■ SOURCE EXTRACT
--- START ---
Authentication-Results: smtp.subspace.kernel.org;
	dkim=pass (2048-bit key) header.d=intel.com header.i=@intel.com
 header.b="XNynLVyM"
DKIM-Signature: v=1; a=rsa-sha256; c=relaxed/simple;
  d=intel.com; i=@intel.com; q=dns/txt; s=Intel;
  t=1740188478; x=1771724478;
  h=from:to:cc:subject:date:message-id:in-reply-to:
   references:mime-version:content-transfer-encoding;
  bh=YWhNX5t2bn0dywpZOM7YmQtLt1z/ih4TjdvqvxCs8Cg=;
  b=XNynLVyMgFgmagqdiI16B5d/ymYyfQQNEldkez7L8pkOQVwFjdx3+DOO
   tyWGsDu/0Fv4pznCq/R/ZeFom6ZdGYgJXUWTI+VsvGPchQeFE1qlEp1Tp
   zVVNtZaQXT8nv3+wAf/h9vKH6EYS3lijqBrFTOO7QXyXta5Hn6hECBnRi
   bQ9tNOF7PXPzY9cAcp2AIRhp8bSSw0Ch0eGF1TOhx8uiq0k4NdYGS42VR
   YI3mvruZeAvKfJo+/Tm09xjjgTHnK86cBcRRC3YKD/jMU4ZPGRIXxQqhL
   r+5imvxAUwhPkuFFp10RoXc3a4s3buOU4vxOjC1Qf+9zdjD6iFMQOwmgn
   w==;
X-CSE-ConnectionGUID: Q9PyuTGHTkaVaW2ebrLOYQ==
X-CSE-MsgGUID: LXfvwHTXRRyLxNE0zuQUqw==
X-IronPort-AV: E=McAfee;i="6700,10204,11352"; a="40893304"
X-IronPort-AV: E=Sophos;i="6.13,306,1732608000";
   d="scan'208";a="40893304"
Received: from orviesa002.jf.intel.com ([10.64.159.142])
--- END ---
■ YOUR ASSIGNMENT
Answer these from the email headers above:
(a) What key size does the Authentication-Results line give for the DKIM pass?
(b) What selector value appears in the DKIM-Signature?
(c) Which host does the Received line name?

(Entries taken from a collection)
--- START ---
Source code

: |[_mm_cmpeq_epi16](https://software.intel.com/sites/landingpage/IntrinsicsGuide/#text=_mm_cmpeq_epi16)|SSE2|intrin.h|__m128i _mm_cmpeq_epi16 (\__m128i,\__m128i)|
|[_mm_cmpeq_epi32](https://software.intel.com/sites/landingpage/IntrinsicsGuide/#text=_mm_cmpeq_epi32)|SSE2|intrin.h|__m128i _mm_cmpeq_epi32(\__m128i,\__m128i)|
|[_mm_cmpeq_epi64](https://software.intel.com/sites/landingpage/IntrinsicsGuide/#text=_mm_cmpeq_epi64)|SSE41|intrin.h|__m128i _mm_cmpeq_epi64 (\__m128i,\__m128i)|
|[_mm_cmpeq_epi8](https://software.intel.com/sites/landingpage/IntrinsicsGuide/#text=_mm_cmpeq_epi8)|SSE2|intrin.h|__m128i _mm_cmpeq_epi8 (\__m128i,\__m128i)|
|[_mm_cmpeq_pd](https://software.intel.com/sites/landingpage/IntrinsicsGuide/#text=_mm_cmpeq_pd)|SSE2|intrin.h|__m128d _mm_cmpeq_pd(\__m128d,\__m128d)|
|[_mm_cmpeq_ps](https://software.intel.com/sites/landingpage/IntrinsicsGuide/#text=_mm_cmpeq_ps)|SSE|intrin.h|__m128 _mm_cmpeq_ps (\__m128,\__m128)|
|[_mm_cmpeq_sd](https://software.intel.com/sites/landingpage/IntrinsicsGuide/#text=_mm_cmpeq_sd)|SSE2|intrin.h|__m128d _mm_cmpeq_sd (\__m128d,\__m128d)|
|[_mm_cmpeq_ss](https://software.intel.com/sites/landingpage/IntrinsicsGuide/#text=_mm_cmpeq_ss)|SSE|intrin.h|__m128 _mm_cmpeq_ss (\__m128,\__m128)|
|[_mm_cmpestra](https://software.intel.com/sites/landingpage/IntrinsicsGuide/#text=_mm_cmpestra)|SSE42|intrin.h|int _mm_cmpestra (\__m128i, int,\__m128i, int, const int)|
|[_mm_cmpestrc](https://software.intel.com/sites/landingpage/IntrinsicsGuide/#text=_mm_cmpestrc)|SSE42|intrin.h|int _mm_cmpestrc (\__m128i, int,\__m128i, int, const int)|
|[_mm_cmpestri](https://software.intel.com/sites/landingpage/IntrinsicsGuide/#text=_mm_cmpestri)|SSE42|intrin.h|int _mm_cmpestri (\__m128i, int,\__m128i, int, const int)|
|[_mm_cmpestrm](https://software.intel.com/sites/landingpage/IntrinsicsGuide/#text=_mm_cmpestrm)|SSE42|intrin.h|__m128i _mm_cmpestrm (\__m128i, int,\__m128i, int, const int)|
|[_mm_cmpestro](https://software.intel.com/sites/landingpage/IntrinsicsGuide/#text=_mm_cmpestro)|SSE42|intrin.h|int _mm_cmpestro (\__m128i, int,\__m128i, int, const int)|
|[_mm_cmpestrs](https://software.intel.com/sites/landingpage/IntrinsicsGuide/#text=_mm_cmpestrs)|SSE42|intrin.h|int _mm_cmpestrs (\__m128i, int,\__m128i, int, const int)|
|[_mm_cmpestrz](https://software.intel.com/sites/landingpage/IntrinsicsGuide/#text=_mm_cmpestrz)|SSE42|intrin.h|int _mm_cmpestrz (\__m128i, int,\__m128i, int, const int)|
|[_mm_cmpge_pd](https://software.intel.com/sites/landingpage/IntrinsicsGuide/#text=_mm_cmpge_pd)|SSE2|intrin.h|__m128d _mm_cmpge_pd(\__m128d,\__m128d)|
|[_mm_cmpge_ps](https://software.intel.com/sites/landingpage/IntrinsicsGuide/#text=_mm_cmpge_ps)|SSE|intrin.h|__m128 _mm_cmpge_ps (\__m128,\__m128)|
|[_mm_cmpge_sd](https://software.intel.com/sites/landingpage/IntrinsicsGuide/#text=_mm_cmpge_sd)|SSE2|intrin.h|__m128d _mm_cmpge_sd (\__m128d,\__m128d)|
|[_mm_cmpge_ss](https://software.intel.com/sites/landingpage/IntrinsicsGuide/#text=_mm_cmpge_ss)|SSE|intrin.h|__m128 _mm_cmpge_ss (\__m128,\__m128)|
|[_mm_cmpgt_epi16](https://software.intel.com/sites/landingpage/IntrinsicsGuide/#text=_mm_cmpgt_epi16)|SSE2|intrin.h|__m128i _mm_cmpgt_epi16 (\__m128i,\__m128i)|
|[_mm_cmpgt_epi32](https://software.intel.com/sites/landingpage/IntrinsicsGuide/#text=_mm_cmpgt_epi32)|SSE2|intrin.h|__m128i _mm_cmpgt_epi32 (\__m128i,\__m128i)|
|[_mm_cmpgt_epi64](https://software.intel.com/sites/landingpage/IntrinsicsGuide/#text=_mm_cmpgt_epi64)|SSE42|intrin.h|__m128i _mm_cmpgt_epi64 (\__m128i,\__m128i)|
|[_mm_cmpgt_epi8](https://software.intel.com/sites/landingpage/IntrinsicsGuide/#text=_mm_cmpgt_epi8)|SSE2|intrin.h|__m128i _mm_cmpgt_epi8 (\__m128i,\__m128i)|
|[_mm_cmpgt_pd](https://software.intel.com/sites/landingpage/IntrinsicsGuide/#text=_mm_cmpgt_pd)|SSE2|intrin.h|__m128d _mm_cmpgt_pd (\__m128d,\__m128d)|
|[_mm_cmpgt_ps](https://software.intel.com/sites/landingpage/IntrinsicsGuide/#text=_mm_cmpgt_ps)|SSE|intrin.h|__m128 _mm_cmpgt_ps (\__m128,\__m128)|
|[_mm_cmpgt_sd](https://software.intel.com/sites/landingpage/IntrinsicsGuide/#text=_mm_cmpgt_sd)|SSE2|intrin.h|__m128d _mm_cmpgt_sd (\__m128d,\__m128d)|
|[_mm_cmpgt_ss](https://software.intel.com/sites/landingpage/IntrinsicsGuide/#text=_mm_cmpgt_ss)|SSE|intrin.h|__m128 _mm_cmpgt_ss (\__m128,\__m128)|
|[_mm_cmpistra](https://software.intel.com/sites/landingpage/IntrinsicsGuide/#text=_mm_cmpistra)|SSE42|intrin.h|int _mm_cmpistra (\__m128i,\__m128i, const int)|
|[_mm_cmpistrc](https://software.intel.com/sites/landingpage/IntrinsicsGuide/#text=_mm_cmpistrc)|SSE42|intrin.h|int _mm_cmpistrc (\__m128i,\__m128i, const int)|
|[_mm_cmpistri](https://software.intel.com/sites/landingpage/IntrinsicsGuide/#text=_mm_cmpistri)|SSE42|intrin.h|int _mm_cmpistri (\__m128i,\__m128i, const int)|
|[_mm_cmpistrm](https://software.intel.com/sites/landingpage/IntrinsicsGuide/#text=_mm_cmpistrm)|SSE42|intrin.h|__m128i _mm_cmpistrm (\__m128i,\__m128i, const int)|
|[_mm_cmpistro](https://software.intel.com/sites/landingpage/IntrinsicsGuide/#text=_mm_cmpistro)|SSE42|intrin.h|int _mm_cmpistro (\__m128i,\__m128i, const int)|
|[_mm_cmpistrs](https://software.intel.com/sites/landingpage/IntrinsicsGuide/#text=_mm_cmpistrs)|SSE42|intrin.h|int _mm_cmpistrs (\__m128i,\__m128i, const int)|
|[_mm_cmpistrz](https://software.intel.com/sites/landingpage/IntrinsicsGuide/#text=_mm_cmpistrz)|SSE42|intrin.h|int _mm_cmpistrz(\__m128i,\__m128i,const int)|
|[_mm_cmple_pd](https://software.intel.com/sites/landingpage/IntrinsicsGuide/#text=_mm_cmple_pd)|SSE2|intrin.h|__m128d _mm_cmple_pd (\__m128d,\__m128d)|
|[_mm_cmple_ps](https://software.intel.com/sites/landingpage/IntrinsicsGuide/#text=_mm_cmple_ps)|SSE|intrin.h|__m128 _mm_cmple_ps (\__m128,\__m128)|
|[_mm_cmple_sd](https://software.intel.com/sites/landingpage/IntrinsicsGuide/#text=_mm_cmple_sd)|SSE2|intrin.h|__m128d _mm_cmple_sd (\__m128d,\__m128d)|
--- END ---
■ RESPONSE AREA
(a) 2048-bit
(b) Intel
(c) orviesa002.jf.intel.com